Sexy soul. FKA (Formerly Known As) twigs' EP2 4-track EP is a lovely, slow, smoldering, sexy beast of a record. Alejandro Ghersi aka Arca lends a helping hand with crunchy crushing beats and blips behind twigs' stunning siren song vocals. Just released on Young Turks (home of The XX and SBTRKT), EP2 contains some of my favorite fragile forlorn otherworldly love songs so far this year. Totally tasty and it sounds big and badass on the hi-fi.
Do you know the Sublime Frequencies record label? If not, and you like your music served up with spices from around the world, you'll love Sublime Frequencies. The label is owned and operated by Alan Bishop (Sun City Girls, Alvarius B.) and Hisham Mayet and the duo along with others travel the world and bring home music you would otherwise never get to hear. Part of what I love about Sublime Frequencies is it makes you realize that even in this seemingly connected world there are an infinite number of people and places that lie outside what we're served up through that big corporate filter we call entertainment.
If I make a list at the end of this year, Julia Holter's Loud City Song on Domino Records will surely be near the tippy top. I'm almost reluctant to try to pigeon hole its sound but I'm reminded of bits and pieces of Kurt Weill and Laurie Anderson but most of all I'm reminded of Julia Holter. Only better. Yea, I'm going on that limb and suggest that Loud City Song is her most mature sounding and fully realized release yet which kinda makes sense as its also her first true studio release. And I liked last year's Exstasis just fine. But I'm learning to love Loud City Song.
With a spate of super releases coming next week including those from Julia Holter, Julianna Barwick, and Zola Jesus, I thought it would be kinda nice to take a look back at a ground-breaking gem from 1969 that could be seen as an important influence on the bunch. At least I hear it that way. Brigitte Fontaine's Comme à la Radio, her first album with Areski Belkacem who would become her long time partner, and the Art Ensemble of Chicago is so tasty it hurts. Spare instrumentation with worldly accents accompany Ms. Fontaine's breathy spoken sung vocals for a carnival of strangeness that is neither jazz nor pop but remains as playful and fresh as if it just blossomed yesterday.

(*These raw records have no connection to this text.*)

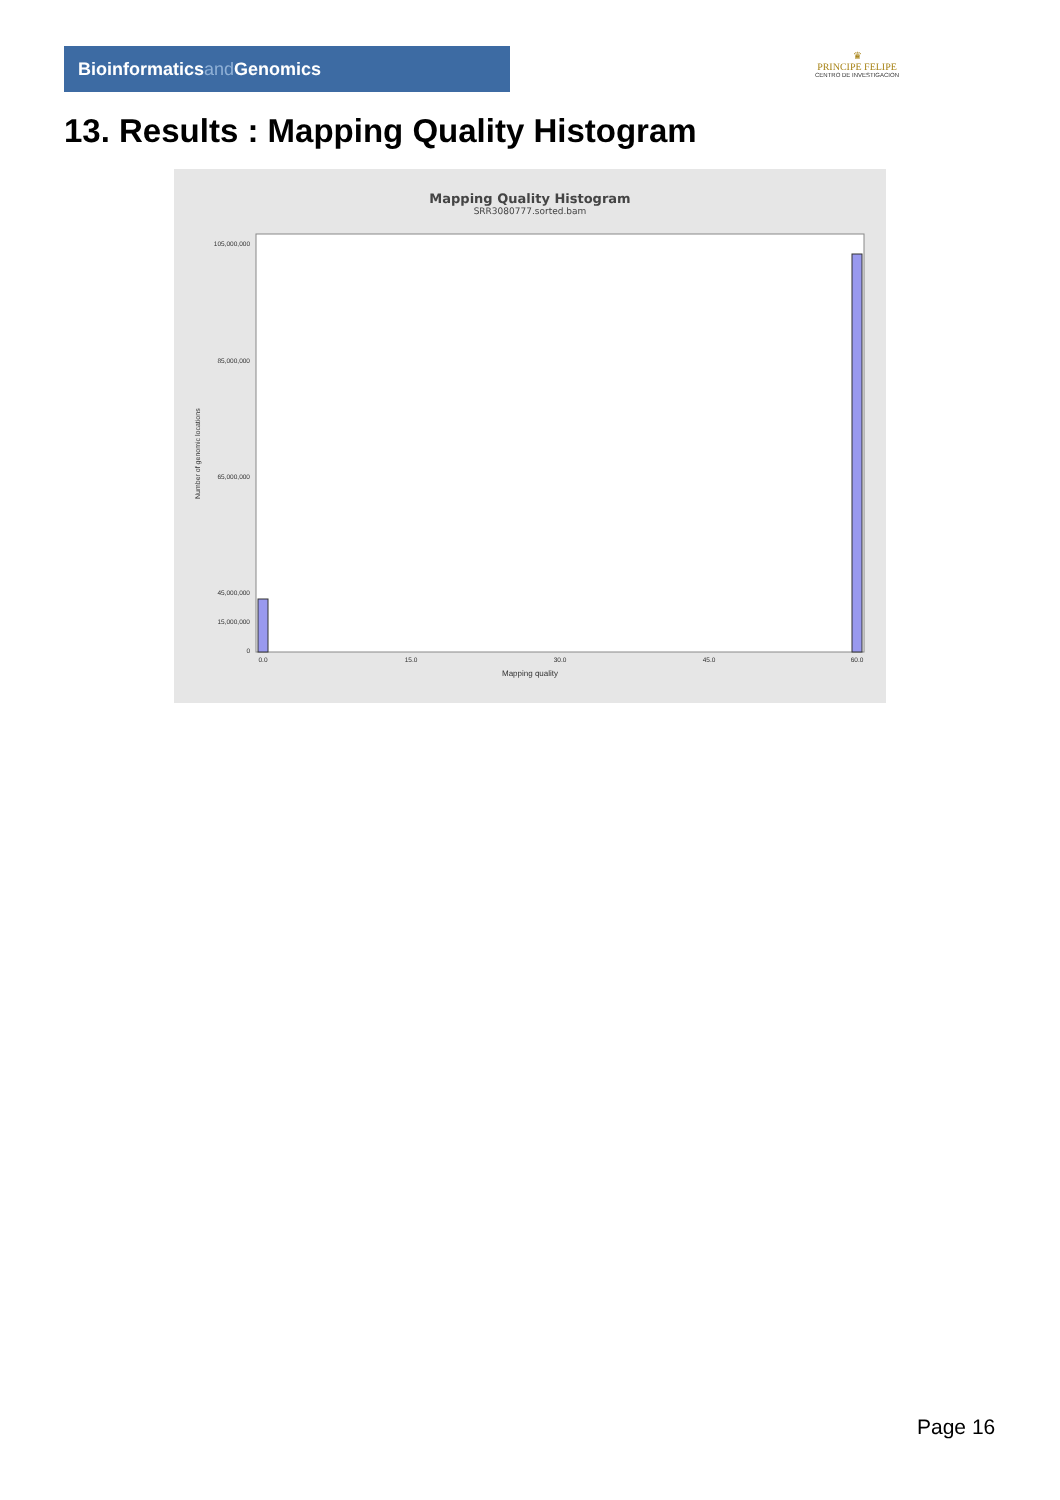Bioinformaticsand Genomics
♛
PRINCIPE FELIPE
CENTRO DE INVESTIGACION
13. Results : Mapping Quality Histogram
Mapping Quality Histogram
SRR3080777.sorted.bam
105,000,000
85,000,000
65,000,000
45,000,000
15,000,000
0
0.0
15.0
30.0
45.0
60.0
Number of genomic locations
Mapping quality
Page 16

Lee Hazlewood Industries (LHI) put out a bunch of records in the '60s and '70s including Honey Ltd's one and only self-titled album from 1968. I have a soft spot for so-called girl groups like the Shangri-Las and The Feminine Complex so when I saw that Light In The Attic re-issued Honey Ltd. The Complete LHI Recordings remastered from the original mono tapes, I dove into its sweetness head first. If you dig this kind of music, I do in carefully prescribed doses, and its slightly off-kilter weirdness infested as it is with semi-psychedelic fuzzy flourishes, sometimes sappy orchestration, and waning innocence, all the while retaining those big harmony-induced hooks, you'll want to dip into some Honey Ltd.